Bulgaria’s defence, interior ministries at odds over border control
Bulgaria’s ministers of defence and interior disagree on how to secure the country’s borders in the face of an expected increase in illegal migrants, with the defence minister reluctant to deploy military personnel.
This emerged from statements by the two ministers on January 5, as a group of cabinet ministers was to meet to discuss how to cope with the expected increase in illegal migrants, already said to be 150 a day and projected to increase further in the spring.
Interior Minister Vesselin Vuchkov, pushing a plan favoured by the ministry for several months, wants the fence which covers part of the Bulgarian-Turkish border to be extended.
Vuchkov told reporters that while this work was in progress, there would be “no problem” to deploy a small number of military personnel temporarily to help secure the border in the coming months.
He said that no changes to the law would be required to enable this deployment, a comment made against a background of earlier reports suggesting that Bulgaria’s cabinet might come up with amendments enabling the military to take part in border security.
But Vuchkov said that he had been assured by Interior Ministry lawyers that no such amendments would be needed.
The military could help out while the fence was extended and new roads built, and this would take nothing away from the responsibility of the Border Police to guard the state border, Vuchkov said.
He said that if military personnel were not made available to help at the border, he wanted an additional 600 people immediately appointed to the Border Police on a temporary basis.
Defence Minister Nikolai Nenchev countered that there were no legal grounds to propose deploying military personnel to guard the Bulgarian-Turkish border.
The Defence Ministry was prepared to provide logistical support and equipment.
The Defence Ministry holds that military personnel may be deployed at the border only in time or war or other threats to national security such as terrorism or the use of weapons of mass destruction.
On January 5, Interior Ministry chief secretary Svetozar Lazarov – an appointee of the now-departed administration that build the controversial and costly border fence in 2013/14 – said that the only effective way to deal with a stepped-up influx of migrants was by building infrastructure.
But the Defence Ministry also has refused to be involved in a new fence project, saying that instead this should be handled by the interior and regional development ministries and if not by them, then by regional governors.
In late 2014, the head of the Border Police resigned after a border policeman died in a lorry accident while travelling in a heavily-loaded old vehicle on a road that was in poor condition.
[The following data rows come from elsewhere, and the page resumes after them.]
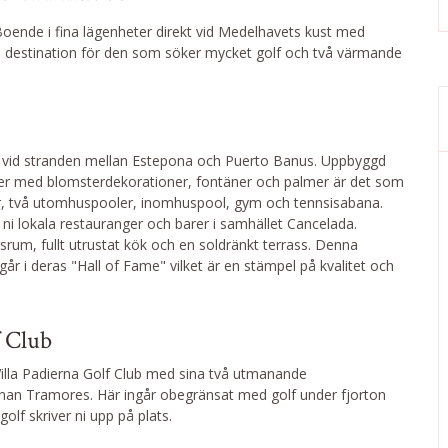
oende i fina lägenheter direkt vid Medelhavets kust med
en destination för den som söker mycket golf och två värmande
n vid stranden mellan Estepona och Puerto Banus. Uppbyggd
er med blomsterdekorationer, fontäner och palmer är det som
r, bar, två utomhuspooler, inomhuspool, gym och tennsisabana.
 ni lokala restauranger och barer i samhället Cancelada.
rum, fullt utrustat kök och en soldränkt terrass. Denna
går i deras "Hall of Fame" vilket är en stämpel på kvalitet och
f Club
 Villa Padierna Golf Club med sina två utmanande
nan Tramores. Här ingår obegränsat med golf under fjorton
olf skriver ni upp på plats.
The fatal accident, which led to protests from Interior Ministry unions about dangerous working conditions for Border Police, was followed by pledges that the Defence Ministry would assist with transporting border policemen using special vehicles.
The end of last year also saw the departure from office of the head of the State Agency for Refugees, who had been appointed about a year previously as Bulgaria struggled to cope with a significant increase in refugees, mainly from the Middle East and North Africa.